IBM researchers in Zurich, Switzerland, have demonstrated a single-molecule device capable of repeatedly storing and retrieving data.
Described in the Aug. 4 issue of nanotech journal Small Times, the device is a surprisingly simple organic compound that can be set to high or low resistance through electrical pulses. In the lab, it reliably retained its ability to change states over many hours and more than 500 tests, which the researchers described in the paper as "a remarkable result for a single-molecule system."
"Right now, we are concentrating on understanding the relationship between the design of the molecular system and the electrical properties measured," researcher Heike Riel told ZDNet UK. "Our next steps are to investigate the mechanism responsible for switching."
The molecule at the heart of the system, BPDN-DT, was designed by professor James Tour and co-workers at Rice University in Houston and is one of a class of compounds called Tour wires. Although it was specifically synthesized to operate in this and other devices--it has also been used in a single molecule transistor--there is still considerable debate as to how it works and what characteristics any potential commercial application may have.
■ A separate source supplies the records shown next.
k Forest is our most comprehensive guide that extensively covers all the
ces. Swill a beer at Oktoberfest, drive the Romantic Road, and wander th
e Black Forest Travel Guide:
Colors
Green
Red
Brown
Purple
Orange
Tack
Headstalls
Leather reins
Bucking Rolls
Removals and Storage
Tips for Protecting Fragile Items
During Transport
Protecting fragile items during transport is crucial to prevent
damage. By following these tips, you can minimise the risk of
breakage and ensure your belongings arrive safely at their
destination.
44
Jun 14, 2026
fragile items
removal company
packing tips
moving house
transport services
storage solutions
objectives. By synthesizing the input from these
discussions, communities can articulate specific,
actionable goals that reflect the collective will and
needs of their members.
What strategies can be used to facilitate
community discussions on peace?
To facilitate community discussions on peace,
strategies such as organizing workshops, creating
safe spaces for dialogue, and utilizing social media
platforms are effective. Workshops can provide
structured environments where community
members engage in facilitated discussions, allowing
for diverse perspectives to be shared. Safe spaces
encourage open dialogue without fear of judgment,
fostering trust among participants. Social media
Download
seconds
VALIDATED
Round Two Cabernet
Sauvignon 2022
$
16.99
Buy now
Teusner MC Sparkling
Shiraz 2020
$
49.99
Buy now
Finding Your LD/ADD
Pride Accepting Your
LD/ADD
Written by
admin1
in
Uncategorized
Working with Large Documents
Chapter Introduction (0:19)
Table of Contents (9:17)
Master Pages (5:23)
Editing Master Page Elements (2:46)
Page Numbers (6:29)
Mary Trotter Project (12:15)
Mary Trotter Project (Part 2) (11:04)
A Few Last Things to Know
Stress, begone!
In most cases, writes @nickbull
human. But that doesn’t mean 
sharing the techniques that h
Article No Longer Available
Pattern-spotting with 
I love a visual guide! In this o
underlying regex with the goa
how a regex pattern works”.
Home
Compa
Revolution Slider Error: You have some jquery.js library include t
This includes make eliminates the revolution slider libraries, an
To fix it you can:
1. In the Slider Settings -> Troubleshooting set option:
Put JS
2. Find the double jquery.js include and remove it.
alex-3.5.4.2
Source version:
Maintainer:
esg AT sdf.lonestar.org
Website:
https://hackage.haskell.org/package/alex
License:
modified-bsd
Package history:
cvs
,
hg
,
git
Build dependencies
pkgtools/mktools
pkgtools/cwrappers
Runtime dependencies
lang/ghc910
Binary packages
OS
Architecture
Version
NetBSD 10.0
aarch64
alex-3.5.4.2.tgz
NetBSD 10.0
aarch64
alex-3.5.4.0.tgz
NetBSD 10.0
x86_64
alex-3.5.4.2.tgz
At about 1.5 nanometers long, the molecule is less than a hundredth of the size of current silicon memory elements. It is widely accepted in the industry that current progress in silicon will become economically more difficult below 20nm, with fundamental physical limits being reached below 10nm. IBM says it sees molecular computing as one way of pushing past this barrier, as well as semiconducting wires, carbon nanotubes and spintronics.